I now deal briefly with Mr McCusker QC's argument that the circumstances of this case fall within the traditional category of total future of consideration. Generally the restitutionary remedy for money had and received is applied where the party seeking the remedy is the party who has paid money to the defendant or has provided services to defendant, and it is that party who seeks a remedy in respect of the enrichment thereby derived by the defendant. (see Commissioner of State Revenue (Vict) v Royal Insurance Australia Ltd (1994) 182 CLR 51 at 75). Here the payment that was made to the defendant was made by the Hong Kong and Shanghai Bank and not the plaintiff. The Hong Kong and Shanghai Bank has not challenged the making of the payment and has not sought restitution from the defendant. The payment which was made by the plaintiff was made to the Hong Kong and Shanghai Bank and not to the defendant. No authority was cited to me to support the basis for a claim in restitution by the plaintiff in these circumstances. Therefore, it would not have been open to me to uphold the plaintiff's restitutionary claim.

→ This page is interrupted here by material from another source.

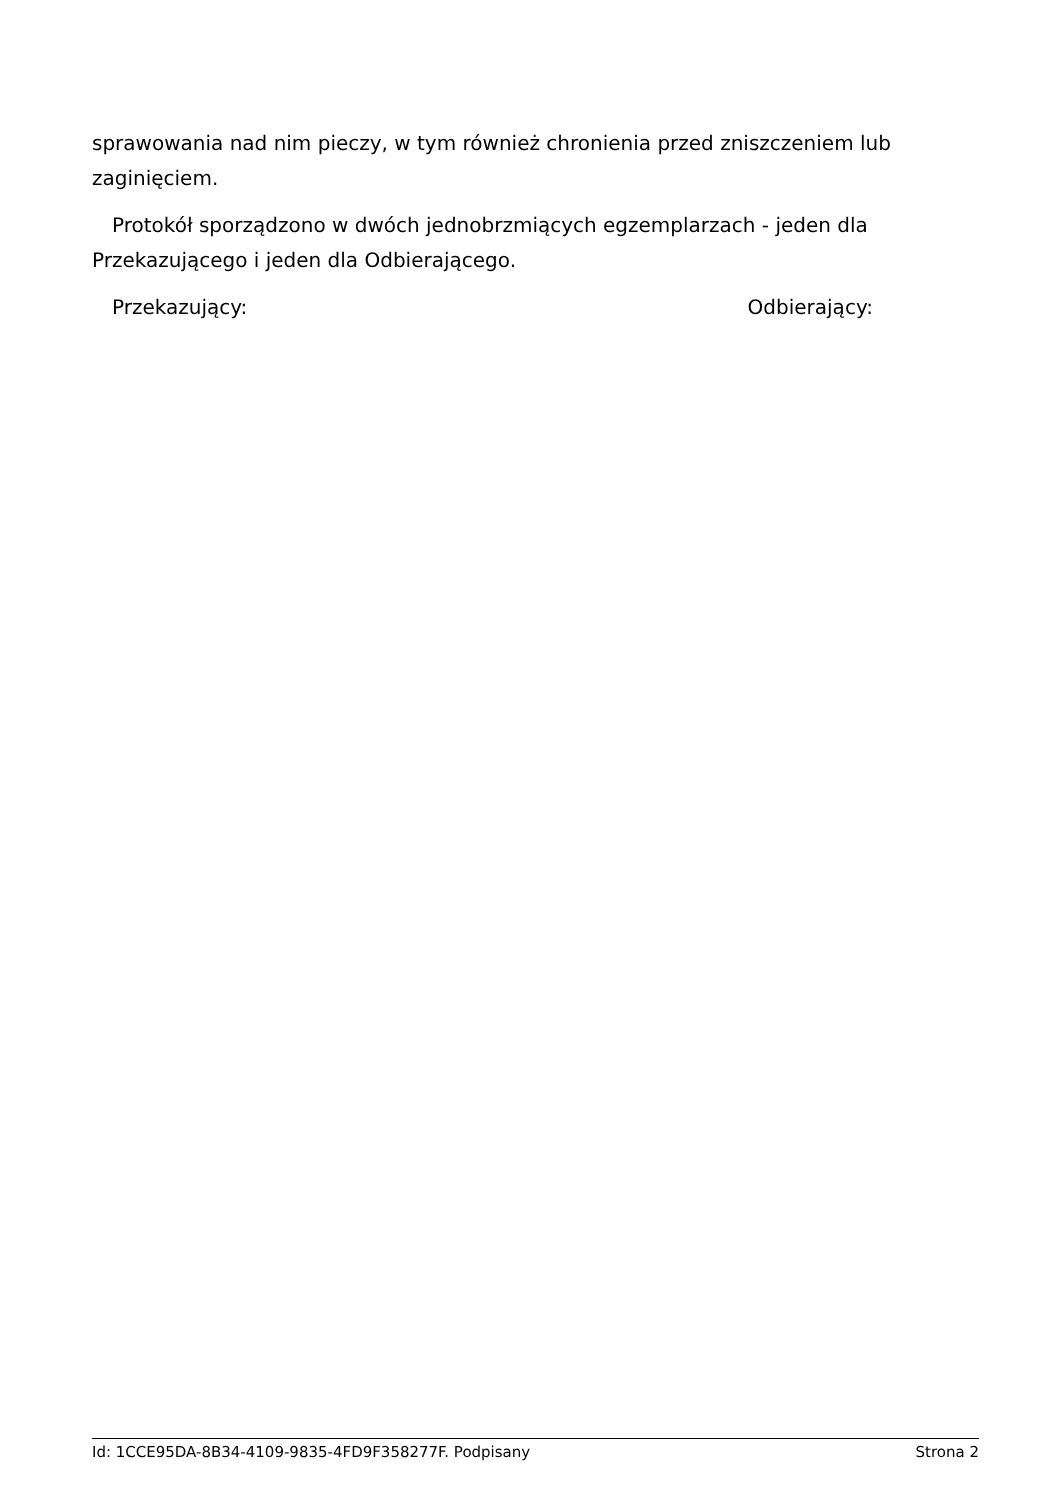sprawowania nad nim pieczy, w tym również chronienia przed zniszczeniem lub zaginięciem.
Protokół sporządzono w dwóch jednobrzmiących egzemplarzach - jeden dla Przekazującego i jeden dla Odbierającego.
Przekazujący: Odbierający:
Id: 1CCE95DA-8B34-4109-9835-4FD9F358277F. Podpisany Strona 2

Finally, I would also not have been prepared to uphold the plaintiff's claim that the defendant acted unconscionably in calling the irrevocable letter of credit. Mr Watts was the officer of the defendant who authorised the calling of irrevocable letter of credit. I find that at the time that he made the decision to call on the irrevocable letter of credit he had received legal advice which recognised that there was some doubt in construction the letter of credit, but which favoured the view that the defendant could following the appointment of receivers call upon the irrevocable letter of credit, and that from advice that he received from Mr Honey, that he believed the defendant was facing a shortfall even after the letter of credit was called on. The case is to be distinguished from those cases where a party calls an irrevocable letter of credit in circumstances when the amount payable under the irrevocable letter of credit exceeds the debt that was due.
In my view there was nothing unconscionable the defendant acting in those circumstances to call the irrevocable letter of credit.
Further, the plaintiff was not under a "special disadvantage". It had entered into a commercial contract for which it had received good consideration in that the Hong Kong and Shanghai Bank in Singapore had issued the irrevocable letter of credit and the defendant had loaned the monies to Whittakers Ltd. The position the plaintiff was in was the ordinary commercial consequence of having procured the issue of the letter of credit (see Australian Competition and Consumer Commission v CG Berbatis Holdings Pty Ltd (2003) 214 CLR 51 at 64 ‑ 65).
Accordingly, for the reasons set out above, I would dismiss the plaintiff's action.